◆ Problem to work on ◆
For each line of the listing below that contains the string "Weigh", copy the line.

◆ Material to process ◆
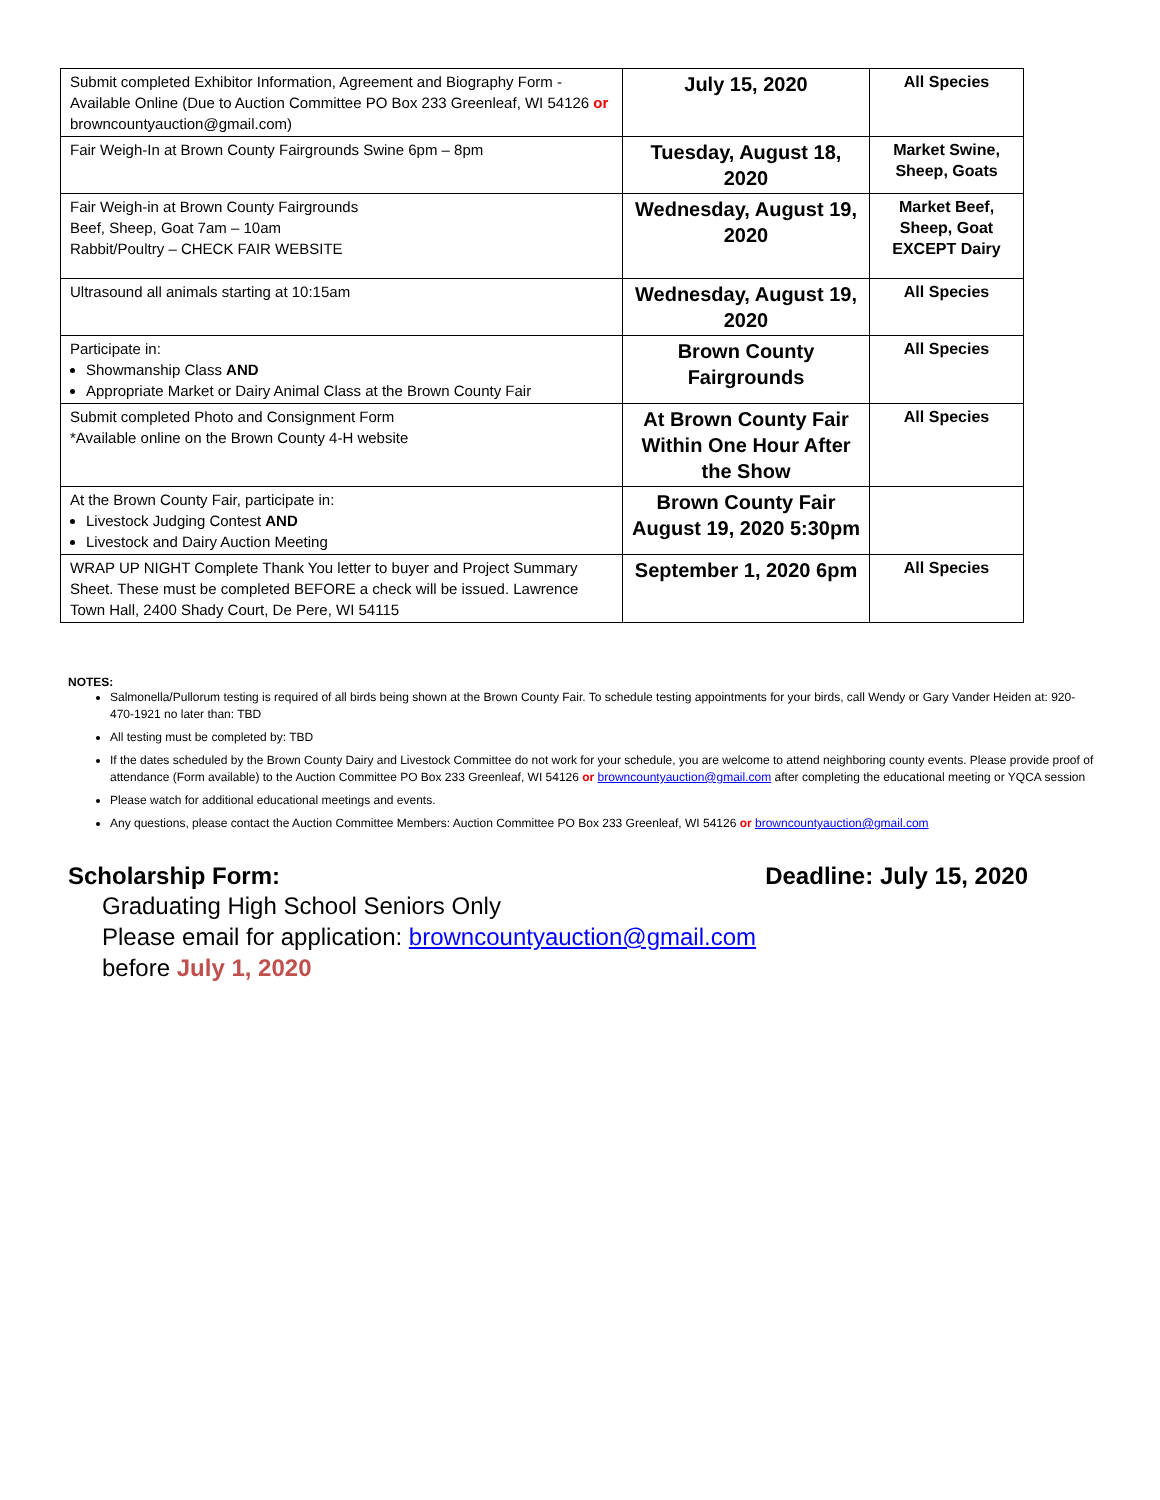| Submit completed Exhibitor Information, Agreement and Biography Form - Available Online (Due to Auction Committee PO Box 233 Greenleaf, WI 54126 or browncountyauction@gmail.com) | July 15, 2020 | All Species |
| Fair Weigh-In at Brown County Fairgrounds Swine 6pm – 8pm | Tuesday, August 18, 2020 | Market Swine, Sheep, Goats |
| Fair Weigh-in at Brown County Fairgrounds Beef, Sheep, Goat 7am – 10am Rabbit/Poultry – CHECK FAIR WEBSITE | Wednesday, August 19, 2020 | Market Beef, Sheep, Goat EXCEPT Dairy |
| Ultrasound all animals starting at 10:15am | Wednesday, August 19, 2020 | All Species |
| Participate in: Showmanship Class AND Appropriate Market or Dairy Animal Class at the Brown County Fair | Brown County Fairgrounds | All Species |
| Submit completed Photo and Consignment Form *Available online on the Brown County 4-H website | At Brown County Fair Within One Hour After the Show | All Species |
| At the Brown County Fair, participate in: Livestock Judging Contest AND Livestock and Dairy Auction Meeting | Brown County Fair August 19, 2020 5:30pm | |
| WRAP UP NIGHT Complete Thank You letter to buyer and Project Summary Sheet. These must be completed BEFORE a check will be issued. Lawrence Town Hall, 2400 Shady Court, De Pere, WI 54115 | September 1, 2020 6pm | All Species |
NOTES:
Salmonella/Pullorum testing is required of all birds being shown at the Brown County Fair. To schedule testing appointments for your birds, call Wendy or Gary Vander Heiden at: 920-470-1921 no later than: TBD
All testing must be completed by: TBD
If the dates scheduled by the Brown County Dairy and Livestock Committee do not work for your schedule, you are welcome to attend neighboring county events. Please provide proof of attendance (Form available) to the Auction Committee PO Box 233 Greenleaf, WI 54126 or browncountyauction@gmail.com after completing the educational meeting or YQCA session
Please watch for additional educational meetings and events.
Any questions, please contact the Auction Committee Members: Auction Committee PO Box 233 Greenleaf, WI 54126 or browncountyauction@gmail.com
Scholarship Form: Deadline: July 15, 2020
Graduating High School Seniors Only
Please email for application: browncountyauction@gmail.com
before July 1, 2020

◆ Task answer ◆
| Fair Weigh-In at Brown County Fairgrounds Swine 6pm – 8pm | Tuesday, August 18, 2020 | Market Swine, Sheep, Goats |
| Fair Weigh-in at Brown County Fairgrounds Beef, Sheep, Goat 7am – 10am Rabbit/Poultry – CHECK FAIR WEBSITE | Wednesday, August 19, 2020 | Market Beef, Sheep, Goat EXCEPT Dairy |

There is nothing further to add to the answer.